Pregnane X receptor (PXR/NR1I2) gene haplotypes modulate susceptibility to inflammatory bowel disease

Publication

Pregnane X receptor (PXR/NR1I2) gene haplotypes modulate susceptibility to inflammatory bowel disease

Journal Paper/Review - Dec 3, 2010

Glas Jürgen, Czamara Darina, Diegelmann Julia, Müller-Myhsok Bertram, Folwaczny Matthias, Ochsenkühn Thomas, Göke Burkhard, Weidinger Maria, Olszak Torsten, Beigel Florian, Wetzke Martin, Pfennig Simone, Tengler Barbara, Fischer Daniel, Seiderer Julia, Brand Stephan

Citation

Glas J, Czamara D, Diegelmann J, Müller-Myhsok B, Folwaczny M, Ochsenkühn T, Göke B, Weidinger M, Olszak T, Beigel F, Wetzke M, Pfennig S, Tengler B, Fischer D, Seiderer J, Brand S. Pregnane X receptor (PXR/NR1I2) gene haplotypes modulate susceptibility to inflammatory bowel disease.
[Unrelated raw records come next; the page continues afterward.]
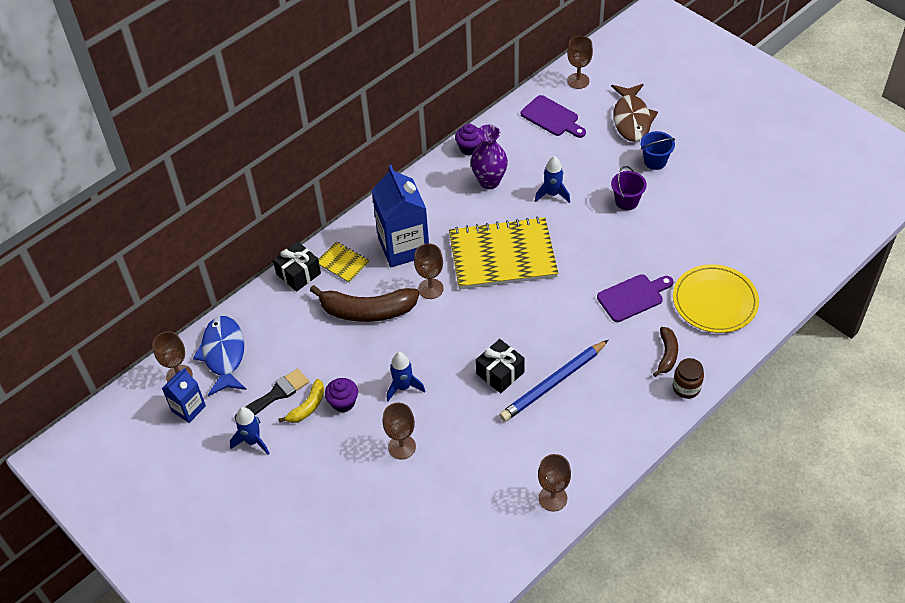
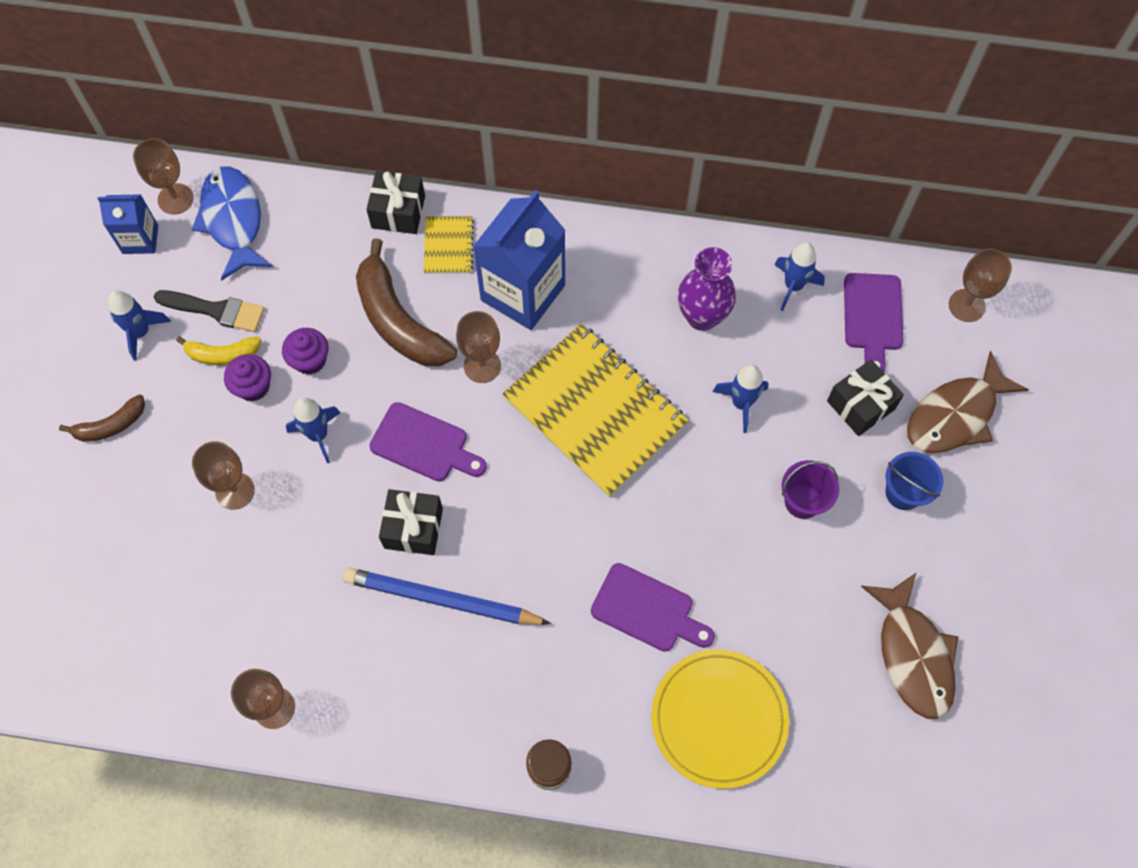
camera: 50 degrees right, 15 degrees up
blue fish [193,316,246,396] -> blue fish turned 60 degrees counterclockwise [192,166,273,280]
purple cupcake [455,124,482,155] -> purple cupcake moved to [282,328,329,375]
brown banana [653,327,678,377] -> brown banana moved to [59,394,145,442]
none -> purple cutting board [369,402,487,481]
none -> blue rocket [774,242,825,311]
none -> black gift [827,359,904,436]
none -> brown fish [861,573,958,719]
Inflamm Bowel Dis 2010; 17:1917-24.

Type

Journal Paper/Review (English)

Journal

Inflamm Bowel Dis 2010; 17

Publication Date

Dec 3, 2010

Issn Electronic

1536-4844

Pages

1917-24

Brief description/objective

BACKGROUND
The pregnane X receptor (PXR/NR1I2) is an important regulator of xenobiotic metabolism and intestinal integrity. However, there are controversial studies on the role of PXR/NR1I2 in inflammatory bowel disease (IBD). We therefore initiated the largest analysis to date on PXR/NR1I2 gene variants in IBD patients.

METHODS
Genomic DNA from 2823 individuals of Caucasian origin including 859 patients with Crohn's disease (CD), 464 patients with ulcerative colitis (UC), and 1500 healthy, unrelated controls was analyzed for eight PXR/NR1I2 single nucleotide polymorphisms (SNPs) (rs12721602 (-25564), rs3814055 (-25385), rs1523128 (-24756), rs1523127 (-24381), rs45610735 = p.Gly36Arg (+106), rs6785049 (+7635), rs2276707 (+8055), and rs3814057 (+11156)). In addition, detailed haplotype and genotype-phenotype analyses were performed.

RESULTS
The PXR/NR1I2 SNP rs2276707 was weakly associated with UC susceptibility (P = 0.01; odds ratio [OR] 1.27 [1.06-1.52]). None of the other PXR/NR1I2 SNPs were associated with UC or CD susceptibility. However, several rare PXR/NR1I2 haplotypes were highly associated with CD susceptibility. In CD, the strongest disease association was found for a haplotype consisting of the SNPs rs12721602-rs3814055-rs1523128-rs1523127-rs12721607-rs6785049-rs2276707-rs3814057 (omnibus P-value: 6.50 × 10(-15)) which was found in two separate cohorts (cohort I = discovery cohort: CD: n = 492, controls: n = 793; P = 4.51 × 10(-17); Bonferroni corrected: P = 1.27 × 10(-15); cohort II = replication cohort: CD: n = 367, controls: n = 707; P = 7.12 × 10(-4); P(corr) = 1.99 × 10(-2)).

CONCLUSIONS
Several PXR/NR1I2 haplotypes contribute to CD susceptibility, suggesting a role for PXR in the IBD pathogenesis of a certain patient subcohort. Given the accumulating evidence for an important role of PXR in intestinal inflammation, further analyses are required to investigate the functional and pharmacogenetic implications of these PXR/NR1I2 gene variants in IBD.